July 3 2018

Unexpected revenue in your fitness business


The number one job of any fitness entrepreneur or business owner is to drive sales. In a passion- and purpose-driven field this may not sound like what you signed up for, but without increasing profits and bottom line growth there is no expanding your reach to help more people.

The end goal is to then find the sweet spot where purpose can drive profits and fuel passion. The good news is that the solution isn’t complicated. Regardless of whether you are a personal training or group-based facility, there are really only two ways to make more money: get more clients or increase the value of the clients you already have. Most businesses should be looking for a blend of both, but focusing on one or the other for a period of time can be key to sustainable growth.

Overdelivering on your business’ core offering is imperative before getting too distracted by other opportunities. This means ensuring that you are delivering results better than anyone else and getting significant referrals within the business before diverting your attention to other outlets of business.

Once a business has achieved this success, the focus can shift to increasing unique client value and exploring other revenue streams. To do this, look at ways to increase the amount each current client spends with your business every month. The objective of additional revenue streams is to better serve your clients’ needs and drive further results while in alignment of your company’s core value; this might mean thinking outside of the box. The following are examples of two under-utilized revenue streams that cannot only greatly improve your bottom line, but when done correctly also add massive value to your clients and community.

Pro shop sales

Pro shop sales can offer significant returns with little effort. Unfortunately, many businesses still fall short. If you’re able to get a hundred clients to spend just $3 more, twice a week throughout the year, that could equal an additional $31,200 in sales.

Your pro shop could be as simple as a protein bar or post-workout drink, neither of which take much space or inventory. Leverage companies that offer valuable services or products your clients want and need while making it easy for you to sell and manage inventory. While selling supplements brings up ethical questions for some fitness entrepreneurs, the reality is that most clients are already buying and consuming them. If you offer quality products, out of trust, your clients would likely prefer to buy from you rather than many retail supplement companies.

Branded t-shirts, gear, and swag are also a no-brainer for your pro shop. If you’re truly delivering on your brand promise and your customers are raving fans, then you should be unveiling a new piece of gear every month or two. Clients love representing your brand because it has become part of their identity, so don’t deny them this opportunity for self-expression. Most items you can markup 100% and that can bring in decent profits while getting more mobile marketing outside of your doors.

There is great opportunity for selling items like gloves, foam rollers, heart rate monitors, and other fitness accessories. These are items your clients want and will pay a premium for if you can supply the convenience.

Don’t have the time to manage a pro shop? Find a team member who can maintain this piece of the business and offer them 10-15% of profits for driving more sales. Done right and your pro shop could easily account for an additional 5-10% of monthly sales, not to mention more loyal customers.


If you have a successful fitness business, then chances are you have a community of high quality clients. Believe it or not, this is a valuable asset that other businesses would pay to access. Success here takes reframing your preconceived notions of advertising and thinking of it as more than just sending sales emails to your email list. It’s not about selling them out but creating a formalized opportunity to connect them with businesses you believe in and services they need.

You’re the gatekeeper here, so feel free to be selective with the partners you work with. Start by picking just one business in each category of resources that you’d like to connect with your clients (chiro, physio, dietician, massage, food delivery company, etc.) and offer them the opportunity to become an official marketing partner with you for $100 per month or $1,000 for the year.

Let them know that it will mean exclusivity in their trade and that it will include marketing on your TV in your facility as well as regular social media and email marketing content all geared toward creating value for your clients through education. No hard sells, just opportunities to add value. They only need to gain a few clients to make it worth it, so it’s an easy sell.

Delivering on this means being organized with your marketing but pays off double in the end because you become the connector and community resource not only with clients, but other businesses in the area.
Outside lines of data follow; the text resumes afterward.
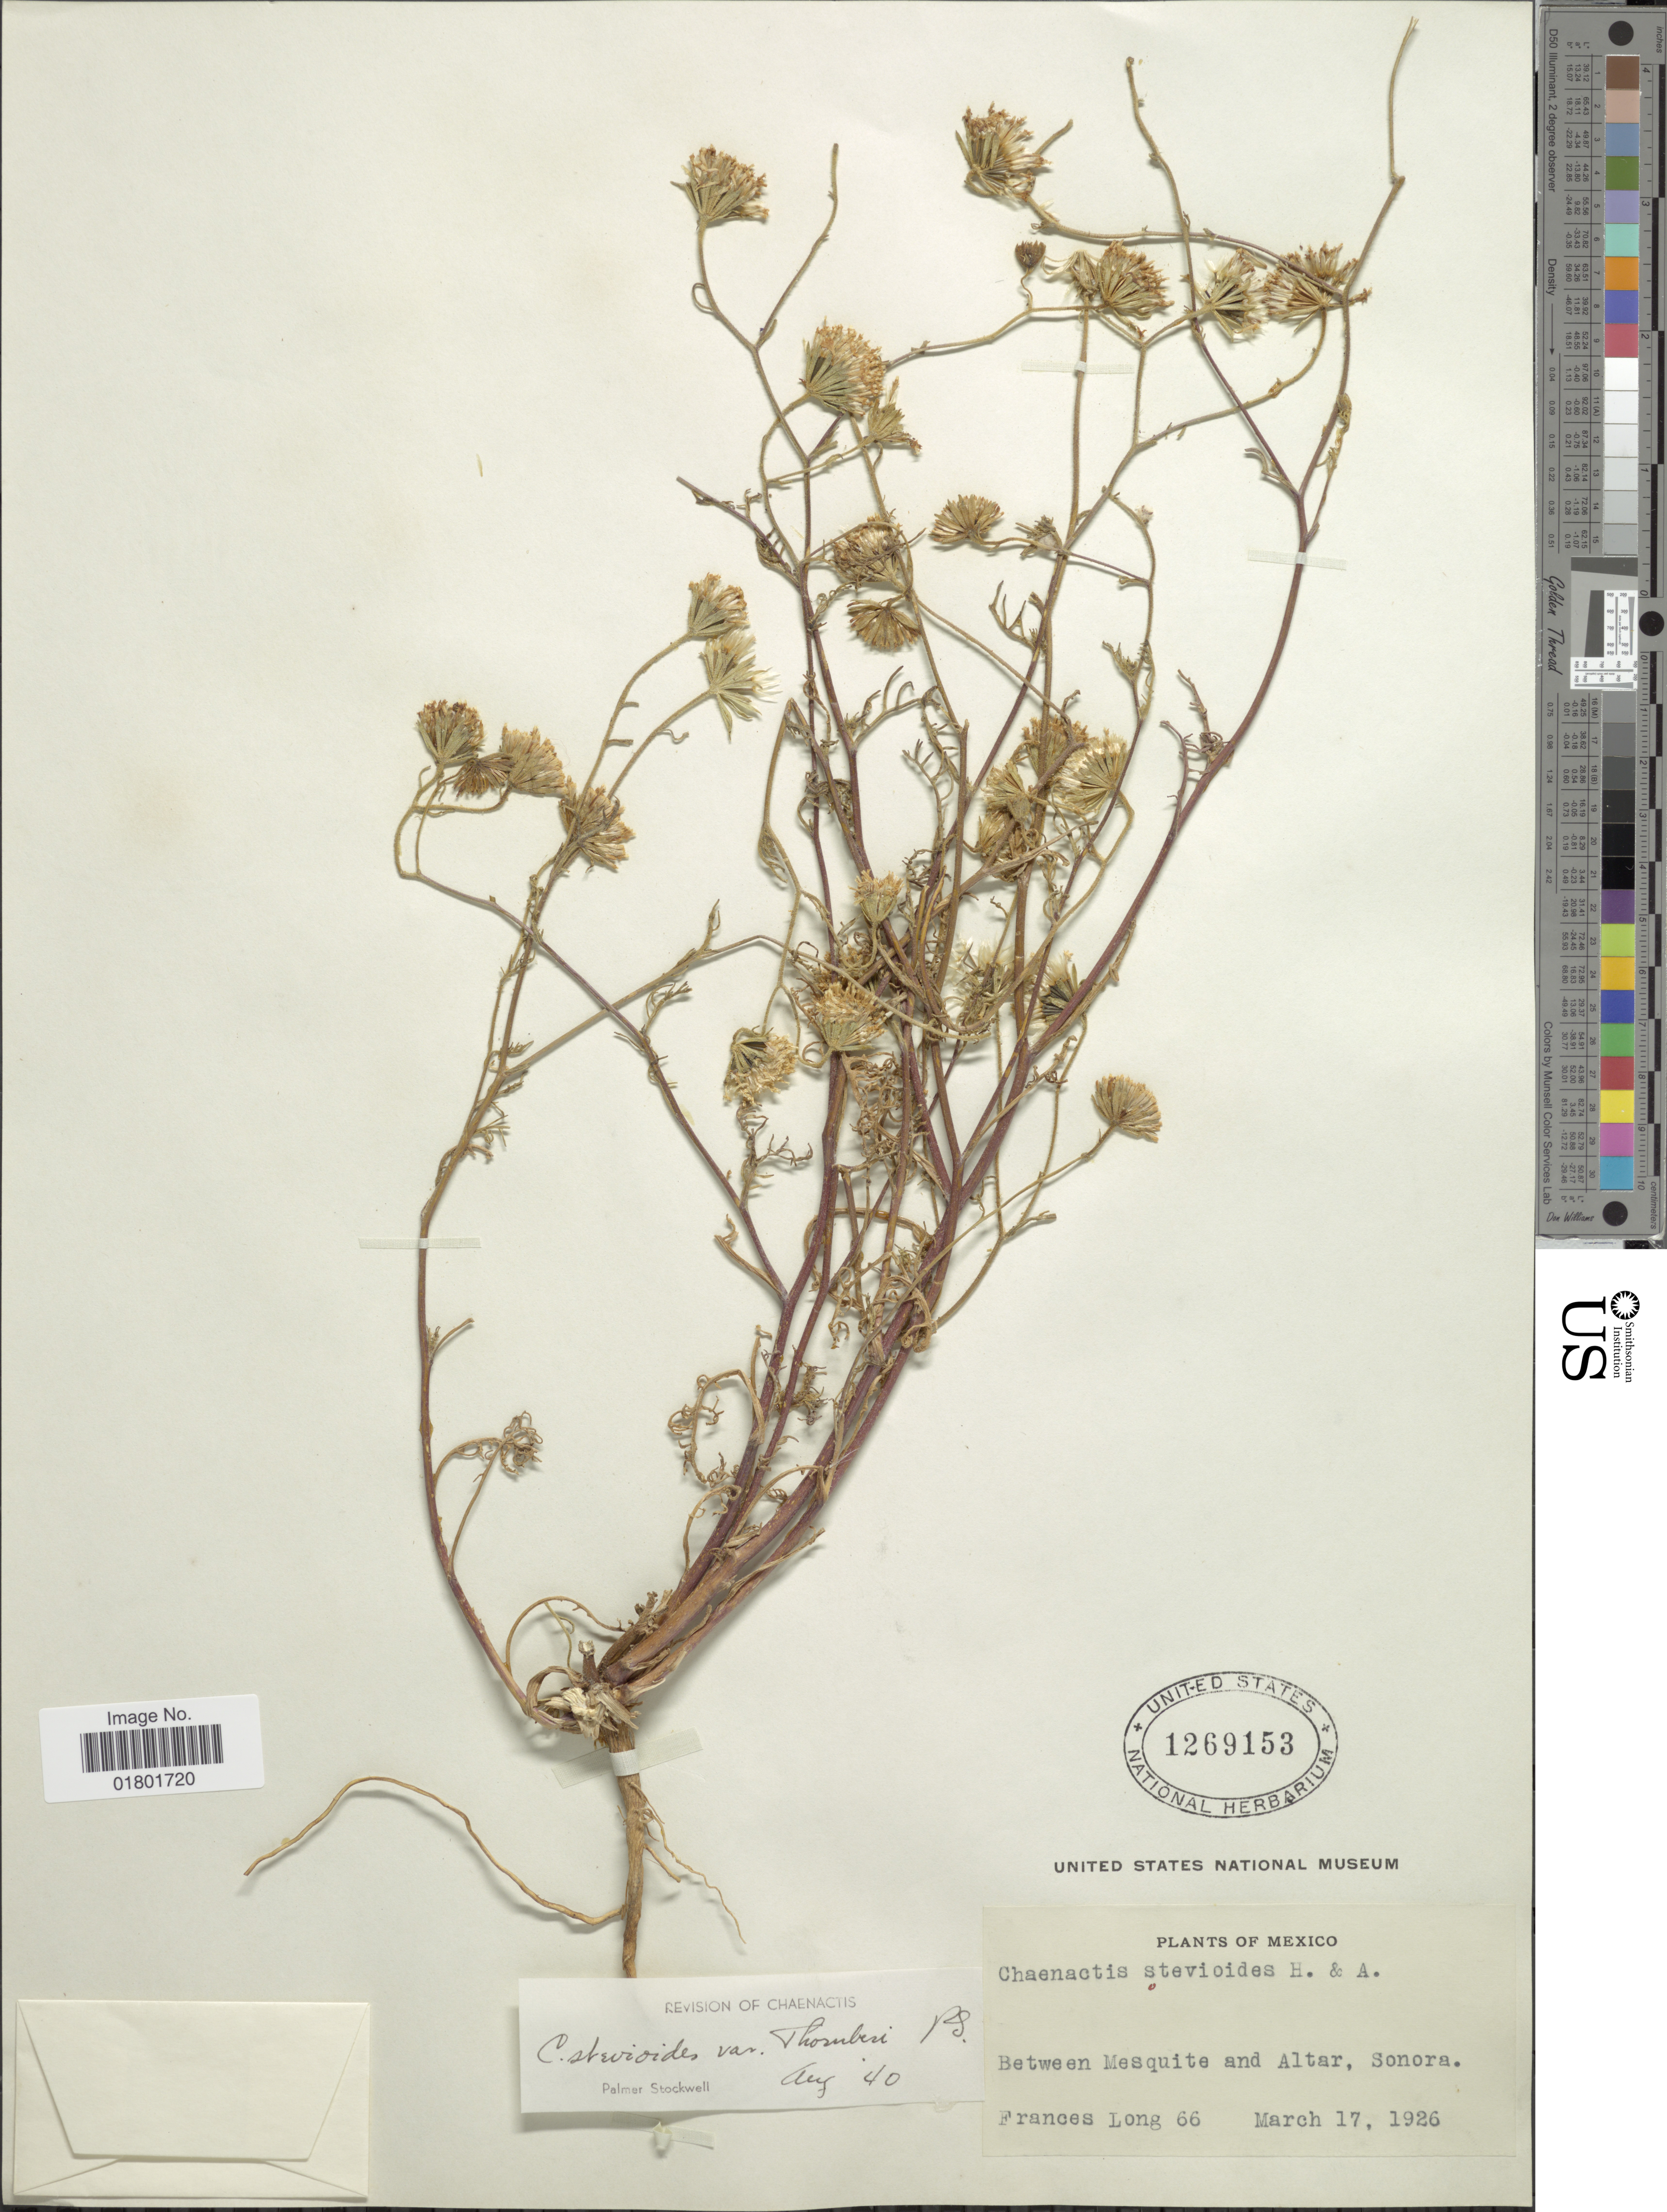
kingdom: Plantae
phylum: Tracheophyta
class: Magnoliopsida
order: Asterales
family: Asteraceae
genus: Chaenactis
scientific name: Chaenactis stevioides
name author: Hook. & Arn.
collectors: F. Long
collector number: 66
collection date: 1926-03-17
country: Mexico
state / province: Sonora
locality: Between Mesquite and Altar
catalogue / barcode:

To sweeten it further, many of those business owners are likely already your clients so you don’t have to look too far for great candidates.

Ten advertising partners not only provides an additional $10,000+ revenue potential but ensures that those ten businesses will also be sharing your content throughout the year and prioritizing sending more business your way. If they trust you enough for you to help handle their marketing, then they undoubtedly will prioritize referring more business your way.

Limitless opportunities for added revenue

Pro shop sales and advertising are just two examples of the many possibilities of undervalued revenue streams that could make an impact on any fitness business. The effectiveness stems from understanding clients’ problems, needs, and creatively identifying solutions where everyone wins.

Generating significant revenue from supplement sales will only work if you are truly filling a need. Paid partnership marketing can succeed because many small businesses aren’t organized in their marketing, so it solves a problem for other businesses. Each business has to find their own path and decide what’s right for them when it comes to integrating additional revenue streams, but a great place to start is taking a close look at the additional needs and problems within your clientele and community. Then figure out whether you can provide a solution that people won’t think twice about paying for.